何かを求める者とそれを与える者。でも不思議とどちらも幸せを感じる。それはなぜなのか? いや、もしかしたら読者の中にはそこに幸せを感じることなどできない人もいるかもしれませんね。
最後に村上さんが、「物語は人の心を映す自然の鏡のようなものなのです」と書いているとおり、そこに何を感じるかは、読む人次第なのでしょう。大きな木はそれほど大きな心で、読む人すべてを受け入れてくれるのです。
りんごかもしれない
ヨシタケシンスケ 作・絵 (ブロンズ新社) 1512円(税込)
ヨシタケシンスケさんによる哲学絵本。数々の賞を受賞した話題の本です。ある日ふとテーブルの上に置かれたリンゴが気になった主人公の少年。
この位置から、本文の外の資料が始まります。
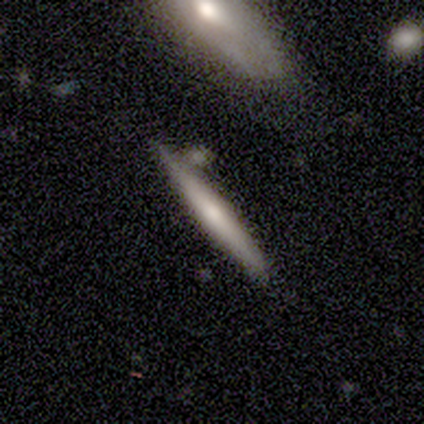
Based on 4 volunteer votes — smooth-or-featured: featured or disk: 75% | smooth: 25% | star or artifact: 0%
  disk-edge-on: yes: 100% | no: 0%
    edge-on-bulge: rounded: 100% | boxy: 0% | none: 0%
  merging: none: 100% | minor disturbance: 0% | major disturbance: 0% | merger: 0%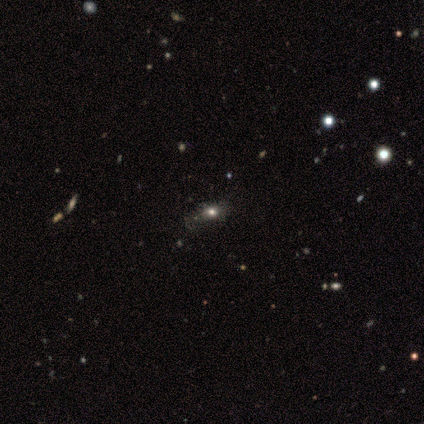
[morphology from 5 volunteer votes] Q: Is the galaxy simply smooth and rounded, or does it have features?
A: star or artifact — 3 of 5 (60%).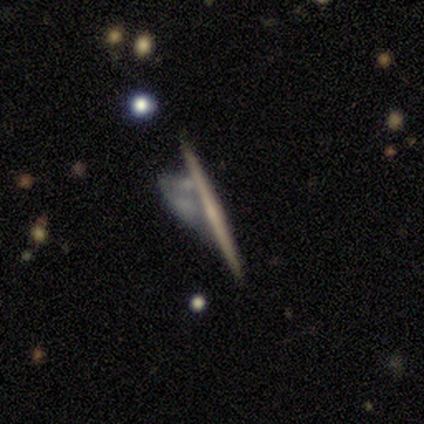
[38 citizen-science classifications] Smooth or featured? featured or disk (71%)
Edge-on disk? yes (100%)
Edge-on bulge? none (70%)
Merging? none (32%)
するともうそれが本当にりんごなのか、そうではない別の物なのか、想像がどんどんふくらんでいきます。これはまさに哲学の基本だといっていいでしょう。
哲学は物事の本質を探る営みですが、そのためには普段当たり前だと思っていることを疑わなければなりません。目の前にあるのはりんごかもしれないし、そうではないかもしれないと。そうしてはじめて本当の姿や意味が見えてくるのです。でも、当たり前のものを疑うのは大変です。この絵本はそのための方法をユーモアたっぷりの素敵なイラストで教えてくれています。
ワンダー
R・J・パラシオ 作/中井はるの 訳 (ほるぷ出版) 1620円(税込)
世界中でベストセラーになっている新しい児童書です。みんなが逃げていくような顔に生まれてしまった主人公の男の子、オーガスト。顔以外はまった普通の子なのに、いや、普通以上に素晴らしい子なのに、みんな外見で判断して敬遠してしまいます。外の世界を恐れるオーガスト。でも、学校に行き始めると、不思議と彼はどんどん強くなっていきます。そして最後はみんなからスタンディング・オベーションを浴びるほどの存在に……。
人はいったいどうやって強くなっていくのか、そしてこの本のタイトルである英語wonderは何を意味しているのか? ぜひそんなところに目を向けながら読み進めてもらえればと思います。